- **PROBLEM**:
Quote the January 2022 reading post exactly, between "New year, new" and "the natural world.", inclusive.

- **EXTRACT**:

Monday, January 31, 2022

January 2022 Reading






New year, new list, same program.  In January, I read 14 books.

 

One of them, Yoga and the Quest for the True Self, I wrote about on my work blog here.  I re-read Jonathan Livingston Seagull and put some thoughts about that book in this post here.  Which leaves twelve more.

 

Four of those were nonfiction books.  Katie Daisy’s book How to Be a Wildflower is very pretty and inspirational.  It didn’t change my life or anything, but I enjoyed it as a reminder to reconnect with the natural world.

 

My slow progress through the collected works of Ursula Le Guin brought me to her collection of essays Dancing at the Edge of the World.  Her thinking is always interesting, even when my opinion differs from hers.  What is especially interesting about this book in particular is that, in putting it together, she took the opportunity to note how her own thinking evolved over time.  She did not revise the texts of her speeches or older essays, but added on some commentary.  I think that one of the least appreciated and most needed characteristics in our culture is the ability to shift our positions as new information comes in or new ways of thinking open up, so I value this aspect of the book a lot.  Also:  gorgeous prose.

- **ENTRIES PROVIDED**:
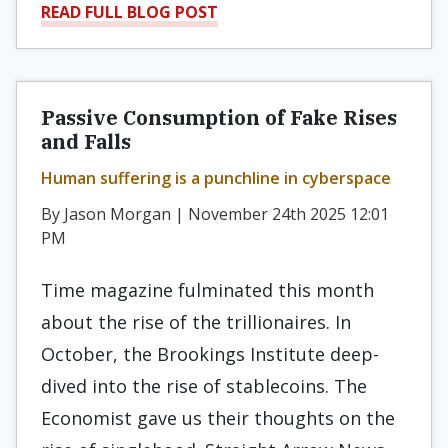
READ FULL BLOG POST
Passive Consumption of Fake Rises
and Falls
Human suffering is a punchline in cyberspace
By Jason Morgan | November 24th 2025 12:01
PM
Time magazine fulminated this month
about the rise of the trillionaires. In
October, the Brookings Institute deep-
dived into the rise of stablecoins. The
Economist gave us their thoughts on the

---

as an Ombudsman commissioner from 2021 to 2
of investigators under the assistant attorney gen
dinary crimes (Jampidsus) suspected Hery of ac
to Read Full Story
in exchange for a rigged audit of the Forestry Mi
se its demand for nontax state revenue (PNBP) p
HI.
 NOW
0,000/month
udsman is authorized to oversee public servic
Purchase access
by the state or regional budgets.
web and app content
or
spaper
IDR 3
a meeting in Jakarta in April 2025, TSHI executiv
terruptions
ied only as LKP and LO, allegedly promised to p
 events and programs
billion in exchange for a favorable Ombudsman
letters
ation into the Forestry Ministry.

---

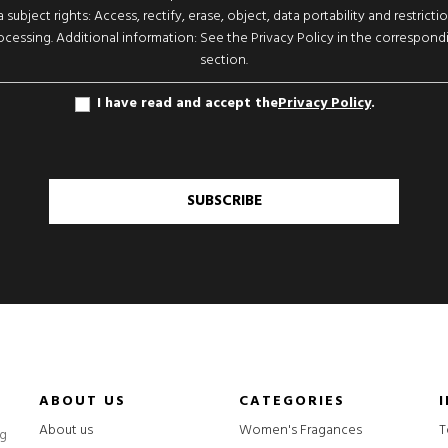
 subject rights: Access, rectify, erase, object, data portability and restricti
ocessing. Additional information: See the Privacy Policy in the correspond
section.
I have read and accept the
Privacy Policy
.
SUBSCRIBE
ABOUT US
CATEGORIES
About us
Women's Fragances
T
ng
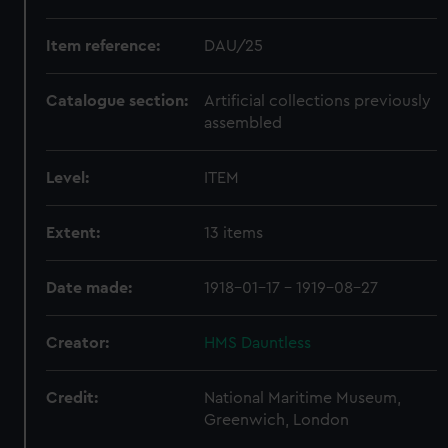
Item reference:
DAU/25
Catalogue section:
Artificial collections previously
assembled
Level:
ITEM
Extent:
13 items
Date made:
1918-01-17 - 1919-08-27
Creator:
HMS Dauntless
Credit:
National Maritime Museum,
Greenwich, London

- **RESULT OF THE EXERCISE**:
New year, new list, same program.  In January, I read 14 books.

 

One of them, Yoga and the Quest for the True Self, I wrote about on my work blog here.  I re-read Jonathan Livingston Seagull and put some thoughts about that book in this post here.  Which leaves twelve more.

 

Four of those were nonfiction books.  Katie Daisy’s book How to Be a Wildflower is very pretty and inspirational.  It didn’t change my life or anything, but I enjoyed it as a reminder to reconnect with the natural world.